## Problem
Reproduce the passage below about the protest and police response word for word, from "A protester, who asked to remain anonymous, said" up to and including "a nearby building.".

## Document passage
_ _ _ _ _ _ _

A protester, who asked to remain anonymous, said “the tear gas felt like it was suffocating and stinging at the same time. It stung my lungs, throat, mouth, nose, eyes, and skin. Our streets are dangerous enough, we have pedestrians that are killed all the time by cars.”
“A decision was finally made to start moving the crowd back. At that point we deployed pepper balls, it’s little, like a paint ball but it has pepper spray in it, we deployed those on the ground in front of people,” Cantrell said.
In the video below an officer is highlighted by a red circle. The shot taken by this officer can be seen flashing out of the muzzle of his weapon, and the pepper round can be seen flying through the air, striking Aidan McGloin, a Mustang News reporter recording the video three stories up on the balcony of a nearby building.
A protester, who asked to remain anonymous, described their experience being hit by pepper balls while retreating from law enforcement.
“As I was running away from the police after they pushed back protesters, I was hit in the back by a [pepper] bullet…as we stood there nonviolently, police continued to shoot us with pepper balls. I and the others were hit multiple times, a few of them nearly missing our faces,” the source said.
Cantrell also indicated with this statement that this was the first action taken by police. However before shooting pepper balls, a singular concerted push was made by the officers that allowed them to overwhelm and arrest seated protestors, causing the rest to panic and run. In the video below, captured at the beginning of action, officers can be seen macing protesters and bashing seated protesters with riot shields before deploying pepper rounds. Use of mace and riot shields was not mentioned at the news briefing.
“If you look at any of the photos or videos last night, just one line of officers across the street is 30. And so two sides is 60,” Cantrell said.
During the question and answer portion of the press conference Cantrell stated approximately 130 officers were on scene when the crowd was dispersed. As the quote indicates, Cantrell claims that 60 officers were needed to cover the intersection, 30 on each side. However, in the photo below, the line is 24 long, which would reduce the number of officers to 48 on both sides of the street. Additionally, Walnut Street is a two lane street while Santa Rosa is a four lane state highway, both sides of the intersection are not the same length. On top of that, most of the protesters were on the south side of the intersection (the side facing the line in the photo below), with some spilling onto the east side of the intersection on Walnut Street. Very few people were on the other two sides.

_ _ _ _ _ _ _

## Given information
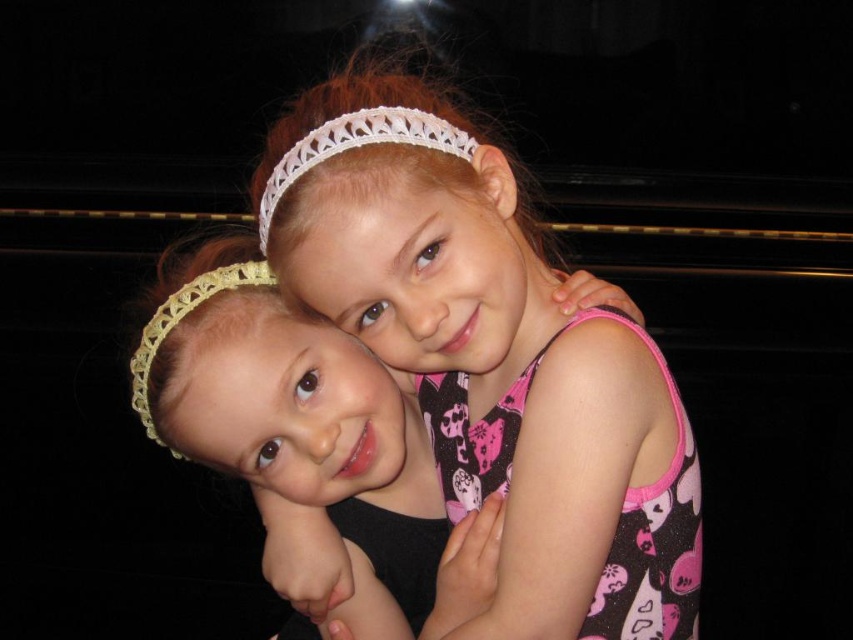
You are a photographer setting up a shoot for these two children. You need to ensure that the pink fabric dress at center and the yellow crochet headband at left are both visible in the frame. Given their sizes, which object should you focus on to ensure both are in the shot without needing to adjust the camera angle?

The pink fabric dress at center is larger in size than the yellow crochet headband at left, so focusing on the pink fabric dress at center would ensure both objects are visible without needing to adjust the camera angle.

_ _ _ _ _ _ _

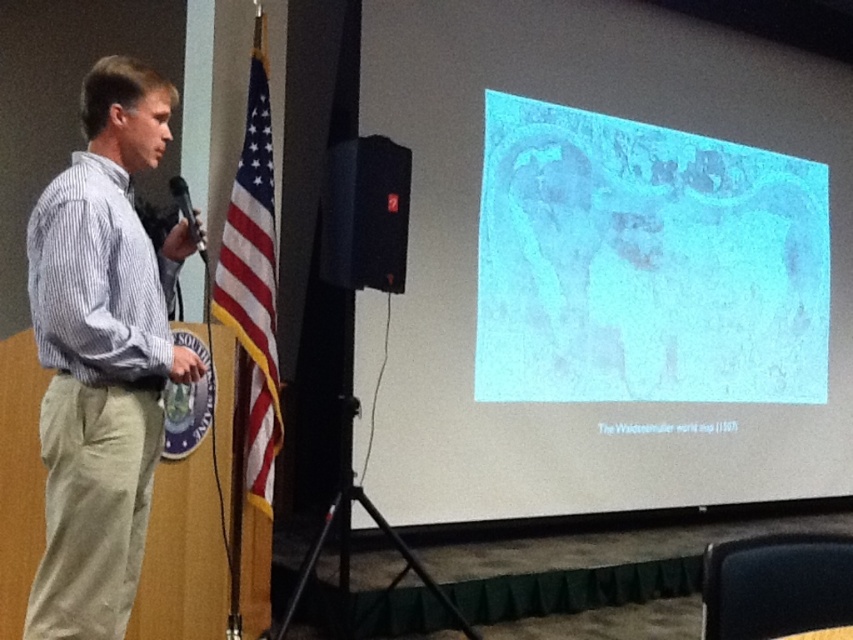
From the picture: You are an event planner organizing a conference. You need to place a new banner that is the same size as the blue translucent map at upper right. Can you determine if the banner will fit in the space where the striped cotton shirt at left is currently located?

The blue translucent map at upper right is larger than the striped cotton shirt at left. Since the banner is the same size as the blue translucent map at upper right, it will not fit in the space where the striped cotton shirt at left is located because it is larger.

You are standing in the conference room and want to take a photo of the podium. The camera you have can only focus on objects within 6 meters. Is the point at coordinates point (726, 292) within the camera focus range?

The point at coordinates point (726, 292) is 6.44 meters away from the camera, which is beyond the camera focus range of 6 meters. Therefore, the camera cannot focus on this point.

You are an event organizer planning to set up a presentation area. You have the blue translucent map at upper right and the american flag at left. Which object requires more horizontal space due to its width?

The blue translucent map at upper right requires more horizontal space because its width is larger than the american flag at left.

_ _ _ _ _ _ _

## Problem solution
A protester, who asked to remain anonymous, said “the tear gas felt like it was suffocating and stinging at the same time. It stung my lungs, throat, mouth, nose, eyes, and skin. Our streets are dangerous enough, we have pedestrians that are killed all the time by cars.”
“A decision was finally made to start moving the crowd back. At that point we deployed pepper balls, it’s little, like a paint ball but it has pepper spray in it, we deployed those on the ground in front of people,” Cantrell said.
In the video below an officer is highlighted by a red circle. The shot taken by this officer can be seen flashing out of the muzzle of his weapon, and the pepper round can be seen flying through the air, striking Aidan McGloin, a Mustang News reporter recording the video three stories up on the balcony of a nearby building.